Written task 1:
Repeat the lines of the listing exactly, starting with its first line and going on through the line that contains "ministros de Estado".

============

1. The important distinction: chunks vs streaming

These are not the same thing.

Term Meaning Good fit for tiny Discord chunks?
Independent chunk transcription Each audio chunk is treated as a complete standalone clip Usually bad
Chunked transcription with overlap/stride Larger chunks are decoded with left/right context so boundary errors are reduced Better
Utterance-based STT VAD detects speech start/end, then STT transcribes the completed utterance Best first version
True streaming ASR Model keeps state/cache and emits partial/final text incrementally Best for low-latency live captions
Raw Discord frame transcription Every small callback/frame goes straight to STT Usually the failure mode

Your current system seems closest to this:

small audio callback
→ immediate STT
→ empty or bad transcript
→ empty transcript still sent to Ollama

That is the wrong shape for Whisper.


2. Why Whisper struggles with your current chunks

Whisper is a sequence-to-sequence model. It is strong, but it expects enough audio context to infer words.

It works best with something like:

1–15 seconds of speech-like audio
mostly intact word boundaries
reasonable volume
correct sample rate
silence/noise trimmed

It works badly with:

0.12–0.36 seconds of audio
half a word
wrong sample rate
wrong dtype
clipping / over-amplification
silence or no-speech
bot TTS leaking into input
Discord receive artifacts

The Whisper-Streaming paper states the key issue directly: Whisper is not designed for real-time transcription, so the authors built a streaming wrapper around it using local agreement and adaptive latency.

============

Written task 2:
Decide whether each statement agrees with the text on chunks versus streaming, answering yes or no and quoting the words of the text that settle it: (a) Whisper works best with 1–15 seconds of speech-like audio. (b) The Whisper-Streaming paper says Whisper was designed for real-time transcription. (c) Utterance-based STT is rated best for low-latency live captions.

Data extract:
============

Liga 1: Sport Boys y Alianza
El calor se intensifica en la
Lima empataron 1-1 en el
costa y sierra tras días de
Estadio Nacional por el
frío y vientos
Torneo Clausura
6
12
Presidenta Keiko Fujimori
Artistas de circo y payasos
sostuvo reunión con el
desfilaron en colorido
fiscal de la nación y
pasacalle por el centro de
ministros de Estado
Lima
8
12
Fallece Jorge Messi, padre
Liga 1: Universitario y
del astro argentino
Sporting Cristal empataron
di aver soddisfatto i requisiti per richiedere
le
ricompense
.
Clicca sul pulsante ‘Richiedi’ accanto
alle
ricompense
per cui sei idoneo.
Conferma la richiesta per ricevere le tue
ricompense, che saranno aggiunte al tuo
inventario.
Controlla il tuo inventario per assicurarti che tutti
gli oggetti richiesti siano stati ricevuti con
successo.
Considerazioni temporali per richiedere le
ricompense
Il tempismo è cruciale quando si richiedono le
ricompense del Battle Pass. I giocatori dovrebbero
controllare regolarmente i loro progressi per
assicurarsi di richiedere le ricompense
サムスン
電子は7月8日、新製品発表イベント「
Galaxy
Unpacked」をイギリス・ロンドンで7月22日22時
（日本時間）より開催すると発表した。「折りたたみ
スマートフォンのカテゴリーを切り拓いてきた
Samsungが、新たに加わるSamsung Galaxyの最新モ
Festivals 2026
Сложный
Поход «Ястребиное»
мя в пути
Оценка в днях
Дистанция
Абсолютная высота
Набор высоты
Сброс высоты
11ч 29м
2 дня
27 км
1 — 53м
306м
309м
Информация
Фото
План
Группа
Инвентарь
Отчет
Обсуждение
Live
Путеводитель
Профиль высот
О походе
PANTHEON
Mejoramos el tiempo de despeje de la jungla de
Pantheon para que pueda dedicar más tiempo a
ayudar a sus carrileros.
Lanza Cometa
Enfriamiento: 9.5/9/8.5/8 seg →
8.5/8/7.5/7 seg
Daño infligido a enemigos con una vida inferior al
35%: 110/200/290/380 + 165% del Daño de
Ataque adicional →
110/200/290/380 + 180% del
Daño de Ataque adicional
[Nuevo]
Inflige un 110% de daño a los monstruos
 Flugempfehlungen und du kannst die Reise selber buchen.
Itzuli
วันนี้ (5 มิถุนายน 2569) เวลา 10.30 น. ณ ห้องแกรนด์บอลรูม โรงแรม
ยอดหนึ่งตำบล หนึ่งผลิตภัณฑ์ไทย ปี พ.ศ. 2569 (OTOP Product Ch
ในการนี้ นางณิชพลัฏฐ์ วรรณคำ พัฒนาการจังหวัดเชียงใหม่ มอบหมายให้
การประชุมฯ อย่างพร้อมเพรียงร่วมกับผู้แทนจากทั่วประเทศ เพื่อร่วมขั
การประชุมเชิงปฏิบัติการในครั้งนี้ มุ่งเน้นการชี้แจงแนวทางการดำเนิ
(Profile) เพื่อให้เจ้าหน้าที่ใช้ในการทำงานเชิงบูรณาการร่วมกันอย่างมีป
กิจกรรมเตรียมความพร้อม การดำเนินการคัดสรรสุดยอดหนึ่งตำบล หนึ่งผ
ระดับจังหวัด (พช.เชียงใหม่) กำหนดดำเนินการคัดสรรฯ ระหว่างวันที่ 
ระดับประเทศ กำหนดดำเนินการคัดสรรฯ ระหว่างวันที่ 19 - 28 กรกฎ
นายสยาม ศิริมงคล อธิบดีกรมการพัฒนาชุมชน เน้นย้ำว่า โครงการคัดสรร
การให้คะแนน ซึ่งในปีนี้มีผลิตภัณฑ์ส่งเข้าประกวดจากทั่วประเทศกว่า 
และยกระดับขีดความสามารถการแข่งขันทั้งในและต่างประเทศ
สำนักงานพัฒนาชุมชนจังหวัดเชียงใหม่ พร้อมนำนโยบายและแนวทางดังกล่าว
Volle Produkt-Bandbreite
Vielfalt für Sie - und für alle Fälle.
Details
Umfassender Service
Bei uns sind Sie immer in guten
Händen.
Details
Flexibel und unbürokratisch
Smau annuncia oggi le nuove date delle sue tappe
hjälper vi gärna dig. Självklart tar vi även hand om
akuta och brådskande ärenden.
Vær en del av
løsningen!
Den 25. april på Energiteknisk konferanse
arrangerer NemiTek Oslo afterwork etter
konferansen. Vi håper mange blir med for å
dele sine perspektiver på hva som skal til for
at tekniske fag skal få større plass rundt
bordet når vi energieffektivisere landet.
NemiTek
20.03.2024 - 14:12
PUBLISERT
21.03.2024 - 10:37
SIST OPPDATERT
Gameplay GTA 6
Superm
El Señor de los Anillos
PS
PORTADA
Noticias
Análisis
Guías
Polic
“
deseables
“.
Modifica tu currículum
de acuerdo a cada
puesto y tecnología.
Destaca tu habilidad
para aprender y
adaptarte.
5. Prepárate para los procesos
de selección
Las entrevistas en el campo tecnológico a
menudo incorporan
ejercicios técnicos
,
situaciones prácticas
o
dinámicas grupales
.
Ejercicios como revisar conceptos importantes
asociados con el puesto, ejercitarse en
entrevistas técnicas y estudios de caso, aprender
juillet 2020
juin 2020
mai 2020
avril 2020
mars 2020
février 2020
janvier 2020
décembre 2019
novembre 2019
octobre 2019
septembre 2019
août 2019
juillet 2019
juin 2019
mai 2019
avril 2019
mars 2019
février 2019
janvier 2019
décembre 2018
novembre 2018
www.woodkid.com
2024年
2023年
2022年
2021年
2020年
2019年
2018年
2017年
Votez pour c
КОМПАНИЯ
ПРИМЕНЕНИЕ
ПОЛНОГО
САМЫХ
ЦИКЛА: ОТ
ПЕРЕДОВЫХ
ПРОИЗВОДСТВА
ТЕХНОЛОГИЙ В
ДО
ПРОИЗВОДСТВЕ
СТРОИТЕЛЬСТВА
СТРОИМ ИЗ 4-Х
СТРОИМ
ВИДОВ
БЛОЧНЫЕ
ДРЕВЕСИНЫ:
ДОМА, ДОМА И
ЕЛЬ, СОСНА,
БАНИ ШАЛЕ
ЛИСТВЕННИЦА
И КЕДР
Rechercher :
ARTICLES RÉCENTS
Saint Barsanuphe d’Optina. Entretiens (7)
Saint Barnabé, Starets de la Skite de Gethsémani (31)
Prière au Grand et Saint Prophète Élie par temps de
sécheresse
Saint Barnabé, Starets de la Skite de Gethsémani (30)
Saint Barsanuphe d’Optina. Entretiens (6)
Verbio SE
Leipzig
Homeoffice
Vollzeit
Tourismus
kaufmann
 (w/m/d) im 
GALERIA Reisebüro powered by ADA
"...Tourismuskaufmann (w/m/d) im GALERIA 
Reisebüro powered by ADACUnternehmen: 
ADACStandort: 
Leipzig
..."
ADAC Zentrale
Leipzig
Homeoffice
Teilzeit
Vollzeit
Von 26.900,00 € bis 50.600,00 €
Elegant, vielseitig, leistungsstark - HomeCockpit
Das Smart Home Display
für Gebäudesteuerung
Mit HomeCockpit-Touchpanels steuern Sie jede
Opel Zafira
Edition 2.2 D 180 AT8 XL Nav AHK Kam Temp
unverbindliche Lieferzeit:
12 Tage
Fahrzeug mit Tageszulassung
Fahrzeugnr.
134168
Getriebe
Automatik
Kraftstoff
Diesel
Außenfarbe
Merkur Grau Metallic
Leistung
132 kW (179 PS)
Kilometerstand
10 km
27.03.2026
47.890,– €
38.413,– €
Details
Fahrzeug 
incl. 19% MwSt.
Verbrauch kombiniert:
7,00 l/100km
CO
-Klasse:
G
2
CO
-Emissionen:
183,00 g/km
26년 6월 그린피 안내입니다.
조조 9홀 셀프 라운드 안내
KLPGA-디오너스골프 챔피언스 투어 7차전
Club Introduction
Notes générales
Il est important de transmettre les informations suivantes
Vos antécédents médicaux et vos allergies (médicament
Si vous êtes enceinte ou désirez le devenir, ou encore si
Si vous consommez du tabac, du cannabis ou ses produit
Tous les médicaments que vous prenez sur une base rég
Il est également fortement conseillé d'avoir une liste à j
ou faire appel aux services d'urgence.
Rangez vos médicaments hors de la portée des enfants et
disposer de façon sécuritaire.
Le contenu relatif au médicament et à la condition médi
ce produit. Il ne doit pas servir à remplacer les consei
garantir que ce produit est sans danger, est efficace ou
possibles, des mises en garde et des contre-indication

============

Written reply 1:
Liga 1: Sport Boys y Alianza
El calor se intensifica en la
Lima empataron 1-1 en el
costa y sierra tras días de
Estadio Nacional por el
frío y vientos
Torneo Clausura
6
12
Presidenta Keiko Fujimori
Artistas de circo y payasos
sostuvo reunión con el
desfilaron en colorido
fiscal de la nación y
pasacalle por el centro de
ministros de Estado

Written reply 2:
(a) Yes: "1–15 seconds of speech-like audio"
(b) No: "Whisper is not designed for real-time transcription"
(c) No: "Utterance-based STT VAD detects speech start/end, then STT transcribes the completed utterance Best first version"